Supplied data.
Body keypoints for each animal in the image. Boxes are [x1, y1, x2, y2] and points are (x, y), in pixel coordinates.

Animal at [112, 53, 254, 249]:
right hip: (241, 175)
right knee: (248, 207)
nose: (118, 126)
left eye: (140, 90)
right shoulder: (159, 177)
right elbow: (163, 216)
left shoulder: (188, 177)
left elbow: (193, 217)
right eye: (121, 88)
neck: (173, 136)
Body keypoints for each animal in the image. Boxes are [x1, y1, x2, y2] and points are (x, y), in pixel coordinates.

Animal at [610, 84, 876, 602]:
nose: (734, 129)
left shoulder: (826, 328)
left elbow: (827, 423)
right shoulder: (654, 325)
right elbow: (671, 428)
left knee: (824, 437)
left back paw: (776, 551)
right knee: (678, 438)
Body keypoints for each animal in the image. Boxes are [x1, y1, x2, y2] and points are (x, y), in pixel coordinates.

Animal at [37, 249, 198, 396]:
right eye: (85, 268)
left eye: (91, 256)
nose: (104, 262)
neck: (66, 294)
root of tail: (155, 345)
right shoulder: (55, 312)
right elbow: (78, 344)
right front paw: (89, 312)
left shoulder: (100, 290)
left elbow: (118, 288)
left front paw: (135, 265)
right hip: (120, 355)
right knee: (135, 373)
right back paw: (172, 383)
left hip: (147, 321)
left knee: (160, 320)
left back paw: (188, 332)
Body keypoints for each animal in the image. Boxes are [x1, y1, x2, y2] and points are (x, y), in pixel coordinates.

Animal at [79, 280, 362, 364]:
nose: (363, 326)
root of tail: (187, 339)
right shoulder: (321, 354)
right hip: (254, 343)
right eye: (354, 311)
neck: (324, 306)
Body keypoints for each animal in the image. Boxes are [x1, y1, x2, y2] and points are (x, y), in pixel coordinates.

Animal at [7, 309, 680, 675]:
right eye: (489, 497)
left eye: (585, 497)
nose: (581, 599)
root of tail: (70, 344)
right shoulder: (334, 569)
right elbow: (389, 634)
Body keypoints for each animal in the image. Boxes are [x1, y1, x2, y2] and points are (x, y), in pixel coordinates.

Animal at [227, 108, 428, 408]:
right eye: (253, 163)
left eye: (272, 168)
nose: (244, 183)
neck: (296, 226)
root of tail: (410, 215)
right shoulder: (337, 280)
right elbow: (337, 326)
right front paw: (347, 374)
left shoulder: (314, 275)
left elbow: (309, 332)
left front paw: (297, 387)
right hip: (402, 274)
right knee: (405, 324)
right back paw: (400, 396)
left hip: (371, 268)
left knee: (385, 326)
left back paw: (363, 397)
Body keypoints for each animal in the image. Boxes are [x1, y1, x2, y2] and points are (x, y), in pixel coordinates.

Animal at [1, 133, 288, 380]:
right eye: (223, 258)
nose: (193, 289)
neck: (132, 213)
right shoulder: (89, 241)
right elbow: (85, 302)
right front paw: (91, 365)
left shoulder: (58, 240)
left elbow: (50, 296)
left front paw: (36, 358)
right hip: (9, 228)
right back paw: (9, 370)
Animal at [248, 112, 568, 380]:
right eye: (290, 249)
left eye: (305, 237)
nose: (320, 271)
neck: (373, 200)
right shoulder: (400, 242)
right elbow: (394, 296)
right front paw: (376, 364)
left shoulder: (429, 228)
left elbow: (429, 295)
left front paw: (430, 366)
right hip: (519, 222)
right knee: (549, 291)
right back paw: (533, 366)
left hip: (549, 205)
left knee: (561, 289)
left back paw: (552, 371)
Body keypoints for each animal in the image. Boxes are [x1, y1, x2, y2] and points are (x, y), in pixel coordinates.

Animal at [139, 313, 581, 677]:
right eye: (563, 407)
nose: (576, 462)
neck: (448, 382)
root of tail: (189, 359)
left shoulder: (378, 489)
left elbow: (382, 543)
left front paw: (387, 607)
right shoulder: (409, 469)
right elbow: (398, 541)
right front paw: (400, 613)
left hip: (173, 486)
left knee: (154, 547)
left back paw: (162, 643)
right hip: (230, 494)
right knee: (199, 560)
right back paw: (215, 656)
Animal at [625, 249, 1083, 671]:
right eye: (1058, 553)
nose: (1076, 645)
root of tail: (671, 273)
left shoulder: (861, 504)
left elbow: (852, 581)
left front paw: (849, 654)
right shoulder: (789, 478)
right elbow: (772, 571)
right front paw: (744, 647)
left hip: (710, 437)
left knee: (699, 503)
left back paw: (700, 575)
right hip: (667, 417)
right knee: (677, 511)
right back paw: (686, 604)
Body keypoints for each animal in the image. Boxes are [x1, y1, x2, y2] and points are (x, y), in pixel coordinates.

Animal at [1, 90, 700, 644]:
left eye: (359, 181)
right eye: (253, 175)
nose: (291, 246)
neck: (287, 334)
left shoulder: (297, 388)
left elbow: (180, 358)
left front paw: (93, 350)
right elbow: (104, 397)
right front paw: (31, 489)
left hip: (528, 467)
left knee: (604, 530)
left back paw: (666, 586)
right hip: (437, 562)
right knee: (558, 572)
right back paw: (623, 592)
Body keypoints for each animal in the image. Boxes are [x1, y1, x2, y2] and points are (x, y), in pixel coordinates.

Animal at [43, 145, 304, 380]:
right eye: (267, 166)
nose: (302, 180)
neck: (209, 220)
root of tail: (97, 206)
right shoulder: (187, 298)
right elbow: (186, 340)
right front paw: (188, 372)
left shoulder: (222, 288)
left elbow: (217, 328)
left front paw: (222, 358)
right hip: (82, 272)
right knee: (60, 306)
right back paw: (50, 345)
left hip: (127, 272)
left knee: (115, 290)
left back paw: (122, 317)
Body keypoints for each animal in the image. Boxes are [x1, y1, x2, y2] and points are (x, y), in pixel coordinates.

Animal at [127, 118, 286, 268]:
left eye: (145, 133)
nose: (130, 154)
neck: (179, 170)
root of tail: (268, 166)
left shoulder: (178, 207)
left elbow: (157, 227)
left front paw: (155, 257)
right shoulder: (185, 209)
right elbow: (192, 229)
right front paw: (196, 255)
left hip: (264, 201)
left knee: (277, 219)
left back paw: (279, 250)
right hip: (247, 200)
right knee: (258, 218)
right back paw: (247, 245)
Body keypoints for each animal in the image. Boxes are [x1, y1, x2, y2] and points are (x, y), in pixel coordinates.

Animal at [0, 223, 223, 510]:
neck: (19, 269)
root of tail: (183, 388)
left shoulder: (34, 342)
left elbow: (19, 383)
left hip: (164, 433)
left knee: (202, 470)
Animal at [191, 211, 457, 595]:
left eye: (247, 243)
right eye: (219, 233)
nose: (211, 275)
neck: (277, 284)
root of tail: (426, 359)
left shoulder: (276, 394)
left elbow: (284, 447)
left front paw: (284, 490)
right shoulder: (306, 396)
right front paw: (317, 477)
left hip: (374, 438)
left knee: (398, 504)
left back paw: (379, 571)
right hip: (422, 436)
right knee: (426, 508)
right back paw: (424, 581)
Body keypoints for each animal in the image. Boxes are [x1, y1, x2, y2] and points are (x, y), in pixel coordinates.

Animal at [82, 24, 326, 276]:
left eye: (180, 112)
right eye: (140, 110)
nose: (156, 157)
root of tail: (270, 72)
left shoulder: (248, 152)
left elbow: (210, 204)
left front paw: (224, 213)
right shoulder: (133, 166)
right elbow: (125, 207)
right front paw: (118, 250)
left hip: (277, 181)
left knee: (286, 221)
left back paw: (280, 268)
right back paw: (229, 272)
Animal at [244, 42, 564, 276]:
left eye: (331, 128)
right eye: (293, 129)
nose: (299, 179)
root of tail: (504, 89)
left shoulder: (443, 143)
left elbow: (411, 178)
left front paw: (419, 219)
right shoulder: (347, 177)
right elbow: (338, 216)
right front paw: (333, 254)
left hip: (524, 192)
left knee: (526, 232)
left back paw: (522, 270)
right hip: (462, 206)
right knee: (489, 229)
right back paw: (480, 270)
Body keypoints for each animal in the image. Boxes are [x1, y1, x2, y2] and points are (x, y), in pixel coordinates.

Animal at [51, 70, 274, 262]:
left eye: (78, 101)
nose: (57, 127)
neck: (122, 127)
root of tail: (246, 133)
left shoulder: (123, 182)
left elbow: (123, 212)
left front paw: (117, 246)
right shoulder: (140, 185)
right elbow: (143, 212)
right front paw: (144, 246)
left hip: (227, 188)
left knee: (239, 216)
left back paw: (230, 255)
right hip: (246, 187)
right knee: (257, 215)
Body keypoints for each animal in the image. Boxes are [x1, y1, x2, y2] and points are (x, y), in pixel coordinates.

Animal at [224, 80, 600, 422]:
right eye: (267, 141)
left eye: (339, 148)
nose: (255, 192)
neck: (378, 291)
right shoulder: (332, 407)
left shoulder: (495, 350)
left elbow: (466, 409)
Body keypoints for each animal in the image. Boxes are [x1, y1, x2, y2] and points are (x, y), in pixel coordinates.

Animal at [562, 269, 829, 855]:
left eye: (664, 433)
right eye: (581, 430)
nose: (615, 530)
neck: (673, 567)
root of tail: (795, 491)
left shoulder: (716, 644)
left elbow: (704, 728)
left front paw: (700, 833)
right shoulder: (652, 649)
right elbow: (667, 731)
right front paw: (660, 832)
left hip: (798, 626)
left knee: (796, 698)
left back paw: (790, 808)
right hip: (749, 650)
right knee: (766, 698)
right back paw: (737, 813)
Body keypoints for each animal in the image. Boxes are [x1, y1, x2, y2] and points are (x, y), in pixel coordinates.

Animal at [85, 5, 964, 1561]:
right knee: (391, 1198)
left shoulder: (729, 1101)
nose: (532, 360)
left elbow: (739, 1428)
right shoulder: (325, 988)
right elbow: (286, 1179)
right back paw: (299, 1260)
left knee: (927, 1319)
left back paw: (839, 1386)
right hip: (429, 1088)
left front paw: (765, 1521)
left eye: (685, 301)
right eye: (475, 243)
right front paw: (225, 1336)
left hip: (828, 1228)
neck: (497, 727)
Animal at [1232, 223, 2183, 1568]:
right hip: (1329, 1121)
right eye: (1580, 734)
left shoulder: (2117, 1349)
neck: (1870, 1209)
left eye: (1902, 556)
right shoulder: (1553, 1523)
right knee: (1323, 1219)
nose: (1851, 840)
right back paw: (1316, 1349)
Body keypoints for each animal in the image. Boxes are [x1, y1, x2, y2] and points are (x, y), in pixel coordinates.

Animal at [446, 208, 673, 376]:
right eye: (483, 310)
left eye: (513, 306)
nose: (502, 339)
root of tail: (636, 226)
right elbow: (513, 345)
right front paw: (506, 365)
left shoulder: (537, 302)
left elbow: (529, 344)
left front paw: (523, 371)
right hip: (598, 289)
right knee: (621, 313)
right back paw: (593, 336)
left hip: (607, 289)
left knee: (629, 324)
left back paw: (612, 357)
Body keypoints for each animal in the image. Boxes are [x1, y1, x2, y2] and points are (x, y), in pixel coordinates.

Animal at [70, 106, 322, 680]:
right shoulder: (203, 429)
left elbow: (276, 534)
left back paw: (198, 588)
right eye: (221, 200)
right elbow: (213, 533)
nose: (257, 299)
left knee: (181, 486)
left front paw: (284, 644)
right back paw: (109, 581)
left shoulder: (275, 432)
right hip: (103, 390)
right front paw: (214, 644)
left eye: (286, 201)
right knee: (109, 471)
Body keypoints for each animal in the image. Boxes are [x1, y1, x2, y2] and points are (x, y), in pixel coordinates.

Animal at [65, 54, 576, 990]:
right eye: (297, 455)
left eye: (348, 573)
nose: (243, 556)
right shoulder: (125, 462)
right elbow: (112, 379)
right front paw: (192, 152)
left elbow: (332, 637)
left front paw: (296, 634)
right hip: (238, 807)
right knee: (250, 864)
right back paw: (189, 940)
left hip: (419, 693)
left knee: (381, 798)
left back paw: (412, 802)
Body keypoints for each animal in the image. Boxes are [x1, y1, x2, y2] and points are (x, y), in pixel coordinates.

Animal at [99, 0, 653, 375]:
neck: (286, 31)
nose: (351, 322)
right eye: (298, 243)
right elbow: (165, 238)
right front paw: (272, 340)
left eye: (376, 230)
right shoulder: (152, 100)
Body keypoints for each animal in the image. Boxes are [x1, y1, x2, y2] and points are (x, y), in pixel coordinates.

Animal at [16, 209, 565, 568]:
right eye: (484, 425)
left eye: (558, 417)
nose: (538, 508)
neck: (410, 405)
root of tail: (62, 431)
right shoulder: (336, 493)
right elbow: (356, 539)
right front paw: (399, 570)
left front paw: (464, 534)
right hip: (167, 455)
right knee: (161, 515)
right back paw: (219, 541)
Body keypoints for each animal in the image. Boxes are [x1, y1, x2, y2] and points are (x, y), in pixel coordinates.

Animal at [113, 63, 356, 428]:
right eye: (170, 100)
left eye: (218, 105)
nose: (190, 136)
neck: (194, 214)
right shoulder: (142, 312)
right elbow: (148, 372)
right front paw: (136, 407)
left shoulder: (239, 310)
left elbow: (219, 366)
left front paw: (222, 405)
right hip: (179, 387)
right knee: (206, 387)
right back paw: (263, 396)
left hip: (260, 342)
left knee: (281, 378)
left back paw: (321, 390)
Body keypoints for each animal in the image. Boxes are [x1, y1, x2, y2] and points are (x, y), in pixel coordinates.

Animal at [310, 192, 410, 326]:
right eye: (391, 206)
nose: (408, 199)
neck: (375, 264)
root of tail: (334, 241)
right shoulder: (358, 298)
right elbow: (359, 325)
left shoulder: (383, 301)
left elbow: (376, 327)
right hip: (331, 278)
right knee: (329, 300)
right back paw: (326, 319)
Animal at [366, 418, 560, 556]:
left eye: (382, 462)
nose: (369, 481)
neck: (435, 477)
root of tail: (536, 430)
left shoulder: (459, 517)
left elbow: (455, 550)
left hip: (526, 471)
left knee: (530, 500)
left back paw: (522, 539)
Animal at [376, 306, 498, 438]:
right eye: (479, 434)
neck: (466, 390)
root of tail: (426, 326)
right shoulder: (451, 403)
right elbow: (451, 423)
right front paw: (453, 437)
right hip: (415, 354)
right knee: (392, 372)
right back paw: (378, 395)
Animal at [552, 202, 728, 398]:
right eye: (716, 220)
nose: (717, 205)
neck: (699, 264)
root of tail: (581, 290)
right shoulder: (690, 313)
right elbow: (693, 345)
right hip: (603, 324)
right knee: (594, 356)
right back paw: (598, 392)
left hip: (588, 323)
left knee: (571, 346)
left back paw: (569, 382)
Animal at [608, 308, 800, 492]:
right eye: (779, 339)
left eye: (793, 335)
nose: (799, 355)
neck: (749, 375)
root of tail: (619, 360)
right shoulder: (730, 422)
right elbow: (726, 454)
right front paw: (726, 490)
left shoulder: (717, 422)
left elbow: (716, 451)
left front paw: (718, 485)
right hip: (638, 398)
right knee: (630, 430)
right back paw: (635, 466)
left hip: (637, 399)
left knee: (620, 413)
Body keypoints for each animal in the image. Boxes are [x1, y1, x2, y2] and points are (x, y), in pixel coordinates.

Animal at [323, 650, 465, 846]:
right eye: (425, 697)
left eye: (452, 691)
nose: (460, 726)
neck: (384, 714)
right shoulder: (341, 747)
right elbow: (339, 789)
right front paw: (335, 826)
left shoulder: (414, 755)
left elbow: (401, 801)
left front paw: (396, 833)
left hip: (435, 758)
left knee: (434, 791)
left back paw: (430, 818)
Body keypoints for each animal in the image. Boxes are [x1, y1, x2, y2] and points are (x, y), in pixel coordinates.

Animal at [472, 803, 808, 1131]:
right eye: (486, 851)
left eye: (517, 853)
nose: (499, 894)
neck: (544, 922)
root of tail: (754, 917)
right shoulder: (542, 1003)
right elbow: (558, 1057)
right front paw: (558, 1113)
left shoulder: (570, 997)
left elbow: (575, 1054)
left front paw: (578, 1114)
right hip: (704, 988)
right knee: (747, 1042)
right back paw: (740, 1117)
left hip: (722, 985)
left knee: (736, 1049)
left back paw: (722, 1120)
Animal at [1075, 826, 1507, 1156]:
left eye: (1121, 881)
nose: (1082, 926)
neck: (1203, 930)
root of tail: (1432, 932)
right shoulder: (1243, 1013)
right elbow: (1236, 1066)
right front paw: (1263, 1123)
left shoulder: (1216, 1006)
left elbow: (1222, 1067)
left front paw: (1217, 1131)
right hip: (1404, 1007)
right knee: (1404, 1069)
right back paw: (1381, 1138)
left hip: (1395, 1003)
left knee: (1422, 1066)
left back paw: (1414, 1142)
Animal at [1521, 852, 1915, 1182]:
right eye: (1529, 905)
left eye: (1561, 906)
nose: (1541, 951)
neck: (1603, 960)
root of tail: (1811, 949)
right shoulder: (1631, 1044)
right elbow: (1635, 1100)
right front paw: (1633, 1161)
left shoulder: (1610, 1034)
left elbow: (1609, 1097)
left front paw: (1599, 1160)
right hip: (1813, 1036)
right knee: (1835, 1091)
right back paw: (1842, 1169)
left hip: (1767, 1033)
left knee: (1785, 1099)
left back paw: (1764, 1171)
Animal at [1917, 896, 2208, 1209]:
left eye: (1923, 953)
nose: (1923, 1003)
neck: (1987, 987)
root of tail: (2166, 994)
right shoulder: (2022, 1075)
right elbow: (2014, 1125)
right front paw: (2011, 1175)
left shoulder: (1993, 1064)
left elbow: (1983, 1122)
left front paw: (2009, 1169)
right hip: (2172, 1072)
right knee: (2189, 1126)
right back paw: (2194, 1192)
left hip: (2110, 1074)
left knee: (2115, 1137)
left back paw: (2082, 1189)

Your assignment. The entries above hold a line with "right eye: (267, 141)" and a later line with "nose: (502, 339)". Write out exactly those lines and all lines between, nothing more.

Result.
right eye: (267, 141)
left eye: (339, 148)
nose: (255, 192)
neck: (378, 291)
right shoulder: (332, 407)
left shoulder: (495, 350)
left elbow: (466, 409)
Body keypoints for each animal in the image. Boxes are [x1, y1, x2, y2] and points are (x, y), in pixel coordinates.

Animal at [562, 269, 829, 855]:
left eye: (664, 433)
right eye: (581, 430)
nose: (615, 530)
neck: (673, 567)
root of tail: (795, 491)
left shoulder: (716, 644)
left elbow: (704, 728)
left front paw: (700, 833)
right shoulder: (652, 649)
right elbow: (667, 731)
right front paw: (660, 832)
left hip: (798, 626)
left knee: (796, 698)
left back paw: (790, 808)
right hip: (749, 650)
right knee: (766, 698)
right back paw: (737, 813)
Body keypoints for each animal in the image. Boxes are [x1, y1, x2, y2] and points are (x, y), in pixel coordinates.

Animal at [85, 5, 964, 1561]:
right knee: (391, 1198)
left shoulder: (729, 1101)
nose: (532, 360)
left elbow: (739, 1428)
right shoulder: (325, 988)
right elbow: (286, 1179)
right back paw: (299, 1260)
left knee: (927, 1319)
left back paw: (839, 1386)
right hip: (429, 1088)
left front paw: (765, 1521)
left eye: (685, 301)
right eye: (475, 243)
right front paw: (225, 1336)
left hip: (828, 1228)
neck: (497, 727)
Animal at [1232, 223, 2183, 1568]:
right hip: (1329, 1121)
right eye: (1580, 734)
left shoulder: (2117, 1349)
neck: (1870, 1209)
left eye: (1902, 556)
right shoulder: (1553, 1523)
right knee: (1323, 1219)
nose: (1851, 840)
right back paw: (1316, 1349)
Body keypoints for each animal in the image. Boxes are [x1, y1, x2, y2] and points are (x, y), in pixel coordinates.

Animal at [446, 208, 673, 376]:
right eye: (483, 310)
left eye: (513, 306)
nose: (502, 339)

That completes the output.